Une loi longtemps attendue voit enfin le jour, facilitant le retour d'œuvres d'art pillées pendant la période coloniale française. Cette avancée, acclamée par de nombreux pays africains et saluée par la Chine, permet désormais de retirer une œuvre du domaine public par un simple décret, sans avoir besoin d'une loi spécifique pour chaque restitution.
Depuis des années, les voix s'élèvent en Afrique, là où la France coloniale a prélevé de précieuses œuvres culturelles. Désormais, la nouvelle législation, qui a été promulguée récemment, facilitera la restitution des œuvres prélevées pendant cette période, un sujet brûlant de débat.

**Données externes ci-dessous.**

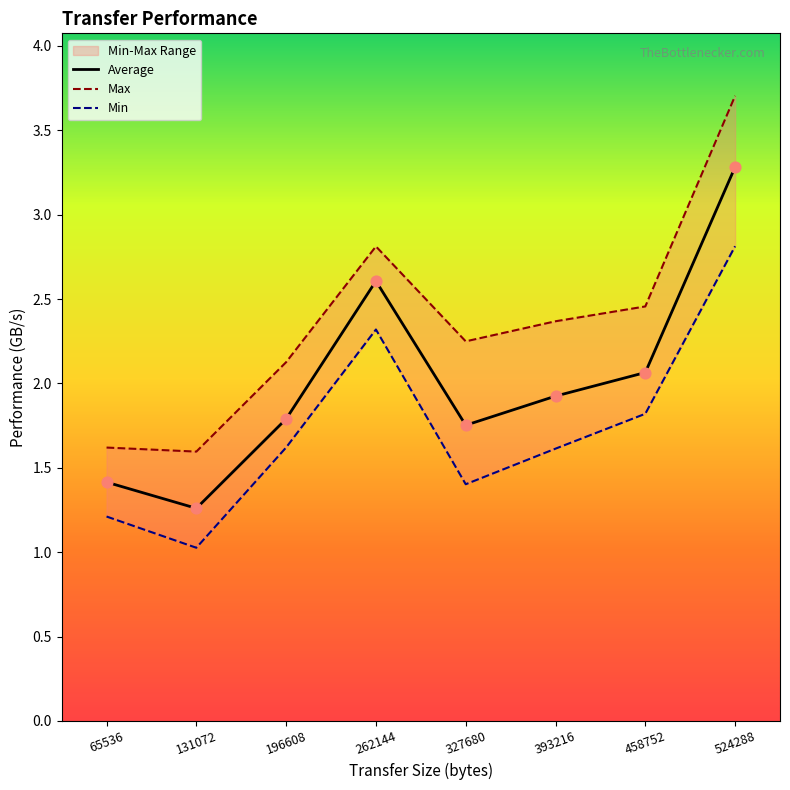

What is the total value across all series at 196608?

5.5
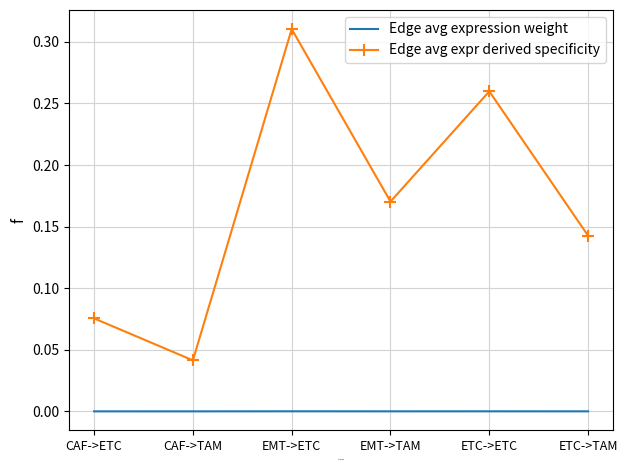

True or false: Edge avg expr derived specificity and Edge avg expression weight cross at least once.

False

Cette loi marque un tournant, permettant à l'État de déclarer la sortie d'une œuvre du domaine public à l'avenir.
Des œuvres ciblées pour restitution
Il est précisé que pour les œuvres appartenant à des entités publiques autres que l'État, leur sortie du domaine public nécessitera l'approbation de cette entité. Les biens concernés sont ceux acquis entre le 20 novembre 1815 et le 23 avril 1972, une période s'étendant du Second Empire français jusqu'à une convention de l'Unesco sur les transferts de propriétés culturelles.
Cette promesse avait été faite par Emmanuel Macron lors d'une visite en 2017 à Ouagadougou, dans l'optique d'établir une relation renouvelée entre la France et ses anciennes colonies.

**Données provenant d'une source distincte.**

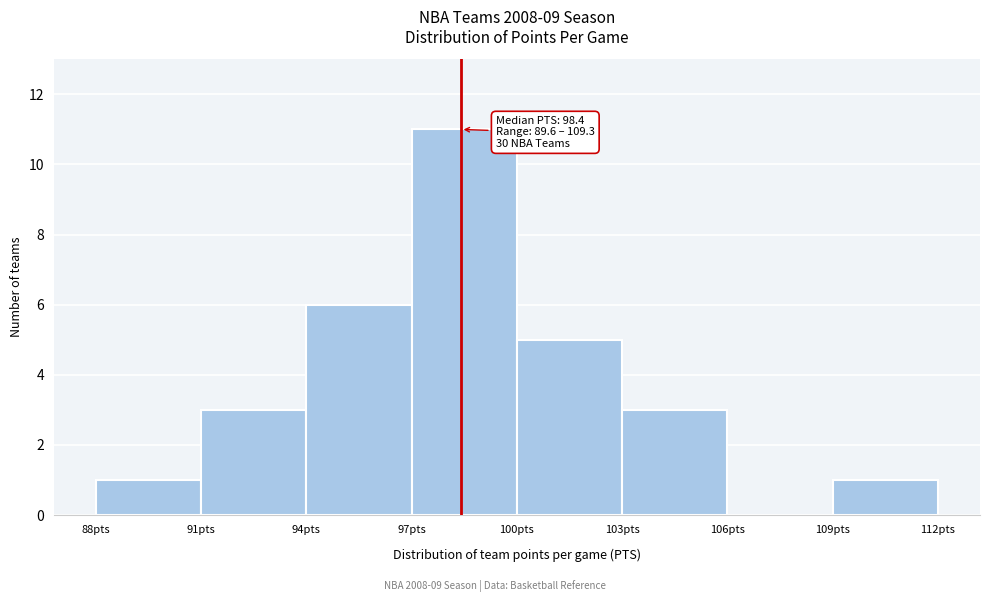

Over which range of the x-axis is the bar tallest?

97 to 100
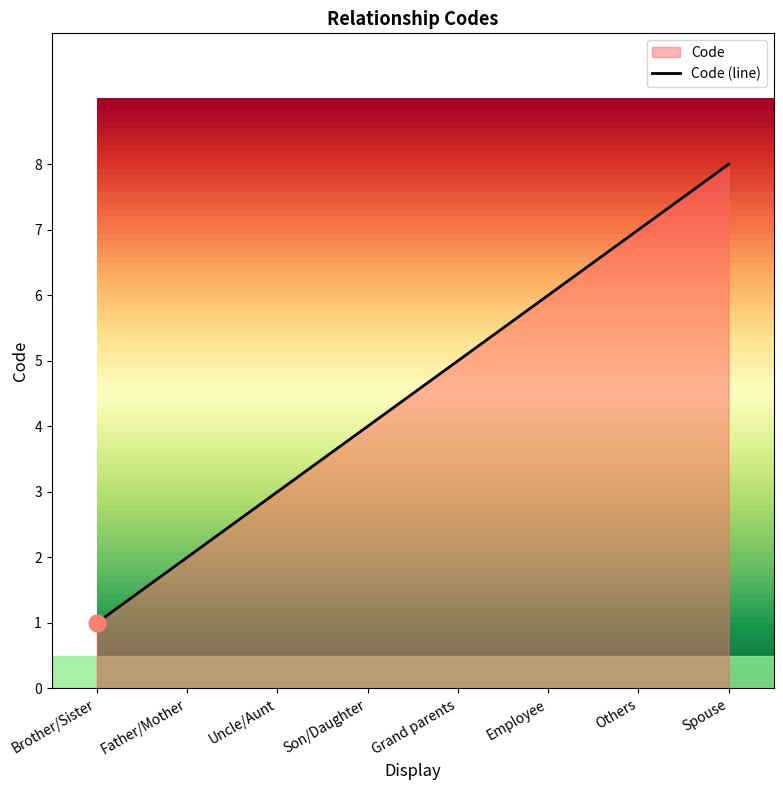

What is the difference between the values at Brother/Sister and Others?

6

Les demandes de restitution des œuvres pillées, en particulier en Afrique, existent depuis longtemps mais se heurtaient à la doctrine de l'inaliénabilité des collections publiques, rendant chaque demande complexe à gérer dans un contexte législatif saturé.

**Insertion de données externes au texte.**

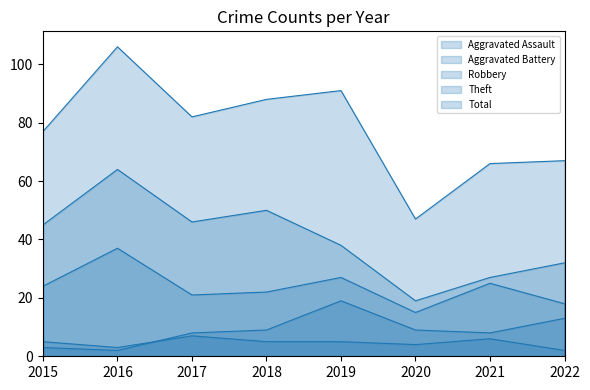

How many lines are shown in the chart?

5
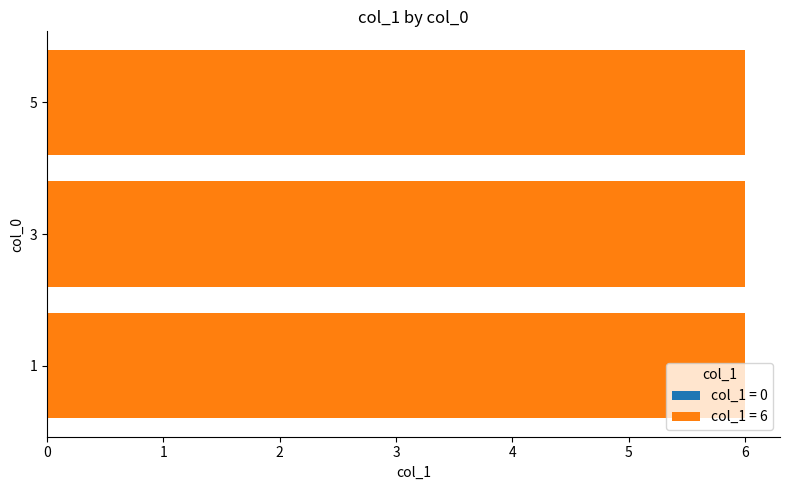

How many distinct data groups are displayed?

2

Un écho positif à l'international
La France n'est pas sans précédent en Europe. En 2020, un retour symbolique de 26 œuvres d'art au Bénin a été vu comme un pas en avant, tout comme la restitution du sabre d'El Hadj Omar au Sénégal. Récemment, un tambour confisqué en Côte d'Ivoire en 1916 a également été restitué après une longue attente.
Cette nouvelle loi a reçu des échos positifs au niveau international, notamment de la part de la Chine. Selon les autorités chinoises, cette législation revêt une "grande importance", avec un désir exprimé de renforcer la coopération entre la France et la Chine concernant la restitution d'objets culturels, rappelant les pillages lors du sac du Palais d'été de Pékin en 1860.